I was reading an article on adage.com and I had the warning, the word paradigm was used in the title. But what I focussed on was the bit about content…
At its core, it requires an understanding that audiences are not monolithic.” as if it were a revelation.
But surely everybody gets the fragmentation and micro segmentation of the audience nowadays.
It goes on,
Breakthrough content will be developed by agencies that were born and raised in the digital revolution. Agencies that have the ability to not only develop the content, but also the commitment to leveraging data in more complex ways than simply media targeting. It requires a commitment to creating both emotionally engaging content but also the more mundane tools that consumers need for frictionless experiences buying and using products. And, perhaps most critically, it requires the technical skills to build experiences that live within the consumer journey, not interrupt the journey.

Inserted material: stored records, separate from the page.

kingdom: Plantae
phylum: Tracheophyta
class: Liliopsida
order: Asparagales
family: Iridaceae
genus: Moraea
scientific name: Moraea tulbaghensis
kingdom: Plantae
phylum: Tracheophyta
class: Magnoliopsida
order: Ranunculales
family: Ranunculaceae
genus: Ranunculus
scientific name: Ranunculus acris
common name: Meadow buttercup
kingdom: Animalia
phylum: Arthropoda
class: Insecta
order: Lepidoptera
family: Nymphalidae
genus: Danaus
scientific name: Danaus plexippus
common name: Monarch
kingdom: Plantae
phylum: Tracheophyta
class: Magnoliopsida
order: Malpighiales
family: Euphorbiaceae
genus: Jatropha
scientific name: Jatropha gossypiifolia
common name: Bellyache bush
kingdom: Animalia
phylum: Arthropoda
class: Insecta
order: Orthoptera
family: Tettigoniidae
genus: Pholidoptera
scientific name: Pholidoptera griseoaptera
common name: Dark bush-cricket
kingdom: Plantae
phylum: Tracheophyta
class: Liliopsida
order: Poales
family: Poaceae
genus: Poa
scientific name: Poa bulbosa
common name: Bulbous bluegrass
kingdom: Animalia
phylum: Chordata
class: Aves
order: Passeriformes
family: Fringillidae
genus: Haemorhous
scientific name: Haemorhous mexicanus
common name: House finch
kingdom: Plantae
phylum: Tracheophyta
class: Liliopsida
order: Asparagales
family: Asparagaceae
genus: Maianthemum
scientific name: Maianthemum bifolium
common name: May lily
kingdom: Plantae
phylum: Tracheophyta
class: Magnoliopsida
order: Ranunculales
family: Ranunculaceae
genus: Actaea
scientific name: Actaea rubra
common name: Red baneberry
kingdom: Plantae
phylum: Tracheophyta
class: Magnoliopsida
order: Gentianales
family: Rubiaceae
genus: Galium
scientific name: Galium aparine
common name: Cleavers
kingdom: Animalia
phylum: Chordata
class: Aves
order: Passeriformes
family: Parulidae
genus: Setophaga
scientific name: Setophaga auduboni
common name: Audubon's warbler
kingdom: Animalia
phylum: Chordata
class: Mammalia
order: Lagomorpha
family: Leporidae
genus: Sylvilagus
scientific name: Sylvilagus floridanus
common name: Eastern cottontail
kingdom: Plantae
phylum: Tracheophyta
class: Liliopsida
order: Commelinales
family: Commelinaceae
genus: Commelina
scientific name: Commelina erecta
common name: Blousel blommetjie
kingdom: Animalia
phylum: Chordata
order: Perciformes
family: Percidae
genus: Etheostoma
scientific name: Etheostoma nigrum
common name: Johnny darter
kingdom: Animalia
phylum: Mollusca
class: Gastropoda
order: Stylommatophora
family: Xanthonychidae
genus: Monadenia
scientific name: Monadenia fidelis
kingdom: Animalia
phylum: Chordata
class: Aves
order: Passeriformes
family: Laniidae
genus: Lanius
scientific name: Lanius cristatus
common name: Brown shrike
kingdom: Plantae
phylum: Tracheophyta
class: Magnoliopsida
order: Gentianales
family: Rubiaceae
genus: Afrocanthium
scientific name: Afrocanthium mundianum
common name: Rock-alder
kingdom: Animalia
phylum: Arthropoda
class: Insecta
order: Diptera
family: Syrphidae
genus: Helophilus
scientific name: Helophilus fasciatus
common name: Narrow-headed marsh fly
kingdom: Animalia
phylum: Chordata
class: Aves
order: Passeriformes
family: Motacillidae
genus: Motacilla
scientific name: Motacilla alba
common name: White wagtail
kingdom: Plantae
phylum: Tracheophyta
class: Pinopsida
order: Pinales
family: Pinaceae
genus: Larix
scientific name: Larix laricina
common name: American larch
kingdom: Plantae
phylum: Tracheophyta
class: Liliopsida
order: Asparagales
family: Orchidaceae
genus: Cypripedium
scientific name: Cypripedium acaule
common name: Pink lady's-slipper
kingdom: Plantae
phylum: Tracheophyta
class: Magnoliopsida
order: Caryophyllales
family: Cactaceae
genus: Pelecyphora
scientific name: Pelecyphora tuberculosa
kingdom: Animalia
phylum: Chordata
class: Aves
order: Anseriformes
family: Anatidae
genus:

Now, I am aware that it may be just the jargon that is winding me up, the use of friction and journey particularly. It’s this insistence that you have to be some can of yoofful, newdigital age, Facebook fugger to get it.
Bollocks, admen were creating emotionally engaging content back when cornflakes were first invented and even then way before that. And that tools and complexity is needed to create in the the pseudo medium (it’s not a real medium).
Crusted, old geezers can still pick it up faster than it takes a drop of watery mucus to fall from these snot nosed kids whose arses are more suited to bean bags than chairs.
Because it’s not complicated, it’s not new. Yes the tools are new, but they are simply mechanical devices invented to get the idea from one persons brain to another persons brain. To be honest the mechanical stuff is easy, pwning Snapchat, Instagram can be learned in an hour.
The information to suck into your brain in one swoosh of an internet surf hour resides in servers around the globe, just waiting for you to plug in and go. Do you have to be some man bearded, fixie bike riding metrosexual to and from the breakfast cereal cafe? No, of course you bleeding don’t, you muppet.
it’s relatively easy, it’s simple analysis and research. Remember, these systems are brand new, no one is really an expert in them.
Yes you have to have the right attitude, but to someone who is an expert in persuasion, it’s not hard to adapt to the current landscape.
How to tell a story is still the most important thing in branding or this “new paradigm” bollocks type branding. Which isn’t really new at all.
The story amplifies the culture. I am less calling in a brand these days, and think the term “culutre” is more accurate and rather than calling it an audience, lets call it a tribe.
Content production is increasing at an unprecedented rate because it’s cheap and it sometimes works. But the type of content that mostly gets built is garbage.
Content often follows no strategy apart from the SEO dept telling the content creators, “this week we need to rank for “Kim Kardashians ass“, and so every bit of content then produced is about Kim Kardashian’s ass and there is a lot to write about.
But that is not the way it should be done. SEO should follow the content, not drive. OMG, did I just commit SEO heresy?
A strategy, which reflects the culture of the brand should be developed and crafted. The story framed to highlight and focus on certain aspects. The content is simply the mechanical distributor of the story you want to tell. You need content to tell the story, but it is not the thing that really matters itself.
To be able to develop such a strategy you need to understand the culture of the organisation you are there to help. You also need to understand pop culture and the zeitgeist of the time, as content needs to catch the right current that is going to propel it a little faster than all the other boats that are sailing that day.
The tribes you wish to appeal too also matter, you must learn about them and be able to communicate with them.
The point being is you don’t have to be a new, shiny shiny agency to do all this, crusted and dusty agencies with saggy ball bags and a hacking, morning cough can also compete in this new arena.
The fact is, the older agencies have always had to adapt and have the minds with the ability to do this.